Leng Bengco wrote:
Currently, I am enrolled on a database class. One of the requirements is to report to the class a particular RDBMS. My goupmates and I chose Firebird. Can we seek your help on how "careful write" is peformed on Firebird?
Ann W. Harrison answers:
The simple answer is "by writing pages in the correct order", but that probably doesn't help. The underlying rule for careful write is that you must write the page pointed at before you write the page that points at it.
Firebird uses careful write to keep the database on disk correct at all times. Assuming that the disk subsystem doesn't lie about the order in which it writes pages and there are no bugs, you can crash a Firebird server at any point and the database will restart without corruption. Some space may be unusable for reasons we'll get into, but the database will be correct and will include all committed change made before the crash.
Here's an example of careful write in action. When Firebird creates a data page, it calls a routine called fake_page (I think) to get a page size buffer which Firebird formats as a data page (DPG) and then writes new record versions there - all this is in memory, and uncommitted.
To put the new page on disk, Firebird find a free page in the database from the active a page information page (PIP). Then it must change the state of the page on the PIP, write the data page, then write the page number on a pointer page (PPG) for the table, making it known as a part of the table.
The order of page writes is PIP first, so the page is marked as being in use and can't be allocated by some other thread, then DPG, then PPG. If there were index entries for the newly created records on the page, they are written next on index pages (IDX).

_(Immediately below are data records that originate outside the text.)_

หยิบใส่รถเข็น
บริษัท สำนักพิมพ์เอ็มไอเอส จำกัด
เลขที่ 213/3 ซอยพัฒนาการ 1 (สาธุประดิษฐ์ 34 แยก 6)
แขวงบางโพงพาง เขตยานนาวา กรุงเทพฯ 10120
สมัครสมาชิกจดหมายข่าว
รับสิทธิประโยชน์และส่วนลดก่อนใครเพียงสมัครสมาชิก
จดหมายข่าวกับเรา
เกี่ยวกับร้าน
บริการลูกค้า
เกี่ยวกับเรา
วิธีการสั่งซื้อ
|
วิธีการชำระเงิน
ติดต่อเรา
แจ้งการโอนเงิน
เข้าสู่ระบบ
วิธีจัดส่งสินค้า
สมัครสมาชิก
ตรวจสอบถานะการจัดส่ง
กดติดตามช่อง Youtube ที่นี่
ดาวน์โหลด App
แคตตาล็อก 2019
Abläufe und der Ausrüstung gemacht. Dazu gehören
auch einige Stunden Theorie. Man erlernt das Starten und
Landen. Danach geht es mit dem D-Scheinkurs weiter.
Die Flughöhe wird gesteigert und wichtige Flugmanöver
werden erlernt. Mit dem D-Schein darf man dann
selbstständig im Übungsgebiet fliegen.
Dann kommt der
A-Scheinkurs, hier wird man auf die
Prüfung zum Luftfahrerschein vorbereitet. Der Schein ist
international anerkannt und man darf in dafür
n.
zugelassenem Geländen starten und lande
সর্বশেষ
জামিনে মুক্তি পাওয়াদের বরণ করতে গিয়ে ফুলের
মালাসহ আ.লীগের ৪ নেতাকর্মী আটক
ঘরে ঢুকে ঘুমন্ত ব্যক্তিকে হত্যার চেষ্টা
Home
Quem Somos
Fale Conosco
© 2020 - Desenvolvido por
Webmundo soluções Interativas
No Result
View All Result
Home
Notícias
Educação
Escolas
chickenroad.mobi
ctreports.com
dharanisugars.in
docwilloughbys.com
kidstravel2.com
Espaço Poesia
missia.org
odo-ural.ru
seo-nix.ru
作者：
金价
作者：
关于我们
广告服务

All pages must be on disk before the changes are committed.
If there is a crash before the PIP is written, nothing has changed. If the crash comes between writing the PIP and writing the DPG and PPG, then that page becomes unavailable until someone runs gfix, but everything else is OK. If there is a crash after writing the DPG but before the PPG, the situation is the same - the DPG is allocated but not used. All the records on the page belong to transactions that were rolled back, so there's no data loss.
If there's a crash after writing the PPG but before writing the IDX pages, the page is part of the table, but all records on it belong to a rolled back transaction, so they will be garbage collected eventually.
Consider the case of an index page split. Actually, for that, check the Firebird for Database Experts articles at ibphoenix. They've got pretty colored pictures of index splits and the writes they cause.
All the ordering of page writes is controlled by a dependency graph - a structure that maintains the order of dependencies among unwritten pages. In the case we just looked at the IDX pages depend on the PPG which depends on the DPG which depends on the PIP. If some other transaction makes a change to one of those IDX pages and commits, it will force the write of the IDX which can't happen until the PPG is written which can't happen until the DPG is written, which can't happen until the PIP is writing. So asking for a write of an IDX causes these writes in this order: PIP, DPG, PPG, IDX.
So each page has its place in the dependency graph and will cause the pages it depends on to be written before it. That graph also shows potential loops - page A must be written before page B which must be written before page C which must be written before page A, resulting in an irredeemable mess.
When the dependency graph shows that the next entry will cause a loop, Firebird forces out enough pages to break the loop before entering the new dependency. Those write are necessary only to make careful write possible. Falcon avoids the cost of writing and reading a recovery log at the expense of sometimes writing database pages that could be deferred in other schemes.